I always loved the camera. But, when I was eight years old, I saw Tyson Beckford walking down the runway at a show during New York Fashion Week. His ethnic background captured my attention and I immediately asked my sisters “Who is he and why is he walking down the runway?” They explained to me what modeling was, and I knew that’s what I wanted to do.
At 16, I started applying to modeling agencies and almost all of them denied me, saying they weren’t ready for a Palestinian male model. It crushed me but I never gave up and I kept on believing that being Arab is beautiful too.
What are some of the challenges you’ve faced?
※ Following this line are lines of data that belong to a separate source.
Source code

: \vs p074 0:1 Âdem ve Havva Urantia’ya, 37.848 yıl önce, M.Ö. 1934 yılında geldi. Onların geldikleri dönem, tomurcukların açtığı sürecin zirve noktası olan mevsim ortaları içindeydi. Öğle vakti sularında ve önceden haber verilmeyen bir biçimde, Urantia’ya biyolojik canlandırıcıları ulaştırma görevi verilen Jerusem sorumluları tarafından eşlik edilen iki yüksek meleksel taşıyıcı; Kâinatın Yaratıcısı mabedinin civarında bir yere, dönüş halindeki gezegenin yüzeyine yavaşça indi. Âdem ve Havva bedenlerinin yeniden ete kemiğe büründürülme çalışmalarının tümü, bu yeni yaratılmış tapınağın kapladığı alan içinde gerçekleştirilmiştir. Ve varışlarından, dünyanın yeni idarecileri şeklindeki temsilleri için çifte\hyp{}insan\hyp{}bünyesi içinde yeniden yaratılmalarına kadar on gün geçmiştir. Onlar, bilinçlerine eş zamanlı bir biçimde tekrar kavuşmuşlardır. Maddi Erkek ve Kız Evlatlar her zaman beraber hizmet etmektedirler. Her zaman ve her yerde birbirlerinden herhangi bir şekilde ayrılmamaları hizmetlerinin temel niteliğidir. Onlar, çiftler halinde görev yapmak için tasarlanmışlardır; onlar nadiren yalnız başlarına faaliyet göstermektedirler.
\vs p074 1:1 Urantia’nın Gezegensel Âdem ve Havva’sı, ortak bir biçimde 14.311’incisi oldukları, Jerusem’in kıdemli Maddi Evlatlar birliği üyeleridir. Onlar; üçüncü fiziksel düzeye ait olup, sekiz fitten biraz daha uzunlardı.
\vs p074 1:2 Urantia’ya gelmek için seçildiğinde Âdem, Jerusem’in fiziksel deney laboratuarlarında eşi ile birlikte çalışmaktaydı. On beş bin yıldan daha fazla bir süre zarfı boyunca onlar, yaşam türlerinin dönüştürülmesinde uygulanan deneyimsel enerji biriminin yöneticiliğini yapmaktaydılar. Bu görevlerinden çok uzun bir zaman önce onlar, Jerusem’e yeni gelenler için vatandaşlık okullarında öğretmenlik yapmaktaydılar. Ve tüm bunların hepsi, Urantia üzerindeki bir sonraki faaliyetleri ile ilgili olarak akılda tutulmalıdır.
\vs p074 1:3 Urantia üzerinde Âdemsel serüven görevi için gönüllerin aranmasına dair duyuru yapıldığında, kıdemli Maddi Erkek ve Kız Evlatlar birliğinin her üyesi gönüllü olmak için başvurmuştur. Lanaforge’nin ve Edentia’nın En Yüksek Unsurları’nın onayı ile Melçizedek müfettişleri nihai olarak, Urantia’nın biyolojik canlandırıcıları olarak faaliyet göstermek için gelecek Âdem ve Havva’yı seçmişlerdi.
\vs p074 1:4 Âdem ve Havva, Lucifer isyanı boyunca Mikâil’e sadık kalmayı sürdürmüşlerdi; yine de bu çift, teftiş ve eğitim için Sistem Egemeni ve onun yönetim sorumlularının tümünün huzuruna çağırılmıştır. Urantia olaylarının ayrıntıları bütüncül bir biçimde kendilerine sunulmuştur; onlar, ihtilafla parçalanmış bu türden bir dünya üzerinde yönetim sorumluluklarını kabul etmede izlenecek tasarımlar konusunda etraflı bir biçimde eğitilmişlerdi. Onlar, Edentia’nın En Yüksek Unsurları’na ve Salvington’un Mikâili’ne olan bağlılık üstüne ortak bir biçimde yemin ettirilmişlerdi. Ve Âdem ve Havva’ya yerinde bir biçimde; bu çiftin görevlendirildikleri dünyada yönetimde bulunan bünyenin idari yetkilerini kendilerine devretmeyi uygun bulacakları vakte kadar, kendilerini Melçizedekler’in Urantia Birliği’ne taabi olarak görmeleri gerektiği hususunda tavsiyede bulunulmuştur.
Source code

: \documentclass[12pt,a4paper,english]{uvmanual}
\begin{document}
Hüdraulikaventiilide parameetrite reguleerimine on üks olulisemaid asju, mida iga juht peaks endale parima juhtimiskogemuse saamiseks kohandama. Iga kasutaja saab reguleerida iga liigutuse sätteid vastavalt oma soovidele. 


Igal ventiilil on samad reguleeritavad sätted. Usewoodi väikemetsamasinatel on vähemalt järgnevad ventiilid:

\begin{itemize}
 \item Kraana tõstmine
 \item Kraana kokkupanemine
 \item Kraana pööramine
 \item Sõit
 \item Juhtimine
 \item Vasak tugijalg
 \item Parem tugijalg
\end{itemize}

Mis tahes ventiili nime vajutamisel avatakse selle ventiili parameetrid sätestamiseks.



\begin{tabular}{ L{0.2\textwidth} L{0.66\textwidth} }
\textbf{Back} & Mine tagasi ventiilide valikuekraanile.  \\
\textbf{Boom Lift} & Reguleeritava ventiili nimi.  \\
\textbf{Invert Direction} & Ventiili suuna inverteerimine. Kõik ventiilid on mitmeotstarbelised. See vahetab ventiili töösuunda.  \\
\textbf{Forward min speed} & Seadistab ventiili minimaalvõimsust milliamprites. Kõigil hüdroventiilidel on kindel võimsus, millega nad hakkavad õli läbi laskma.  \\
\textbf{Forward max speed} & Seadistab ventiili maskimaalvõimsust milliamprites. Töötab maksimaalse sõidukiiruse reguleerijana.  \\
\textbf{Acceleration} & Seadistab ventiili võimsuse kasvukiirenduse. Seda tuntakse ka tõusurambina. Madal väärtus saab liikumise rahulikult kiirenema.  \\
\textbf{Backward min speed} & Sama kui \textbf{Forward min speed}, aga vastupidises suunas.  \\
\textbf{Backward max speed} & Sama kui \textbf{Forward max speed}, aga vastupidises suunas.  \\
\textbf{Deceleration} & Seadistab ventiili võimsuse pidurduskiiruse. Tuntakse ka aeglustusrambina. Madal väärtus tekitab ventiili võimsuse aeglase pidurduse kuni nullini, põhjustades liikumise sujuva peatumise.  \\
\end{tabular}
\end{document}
The same kind of problems that so many male models face. But when I was in Tel Aviv my nationality was working against me. Some people were even telling me to avoid saying I was Palestinian. But I took a deep breath and simply said no. I am my people and my people are me.
I would love to see a bigger Palestinian presence in fashion but I also know the Israeli occupation back home is what is stopping many of us from following our dreams.But I am here to tell people about coexistence and if someone doesn’t want to work with me because I am Palestinian, then they need to reconsider their point of view because someone’s background should never be a burden. It should be a platform for people to celebrate their differences. It should always be an opener for a healthy conversation so we can find ways to relate to one another.
What’s the modeling world like in Palestine?
I do see some people trying to organize fashion shows where they can showcase local designers, but there is no budget and we are under occupation so success is always limited.
Lots of Palestinian guys and girls ask me about modeling, and I always direct them to people or give them advice. I had a dream the other night that I would open a modeling agency for ethnicities that aren’t really seen on the runway. I would love to do that one day.
How different is the scene for you now in Germany?
Overall, every German city differs, from their ideas to how open they are to different cultures, but I think Berlin is the place to be for any model who wants to root themselves somewhere.
People here are so talented and so relaxed. I love all my bookers and all the friends that I have made here. Berlin will always be my second home after Jerusalem, Palestine. People here were so fast to accept me. And I get to look at the police and not be afraid that I’ll be asked for my ID.
Was it difficult for your family to accept your choice of career?
Every family fears that their child will end up making a decision that they will regret. This was my family’s biggest fear and I had to show them that I was dedicated to what I wanted to do.
How do they feel about it today?
My mom always asks about my gigs and my brother is always asking me to give him half my check haha.
As an Arab model, what are some challenges you face?
First, just a lack of representation, but also, the lack of authenticity in other Arabs within the industry. I feel like so many people turn a blind eye and are in it for themselves. When they shouldn’t be afraid to take risks and represent themselves and their people.
Who would you like to work with in the future?
I would love to shoot a campaign with Versace, Gucci, Prada, Givenchy, and Yves Saint Laurent because they are the brands I grew up following. I always dreamt that one day I would get to walk the runway for these incredibly sophisticated brands. I have so much love for the creative directors and the teams behind them.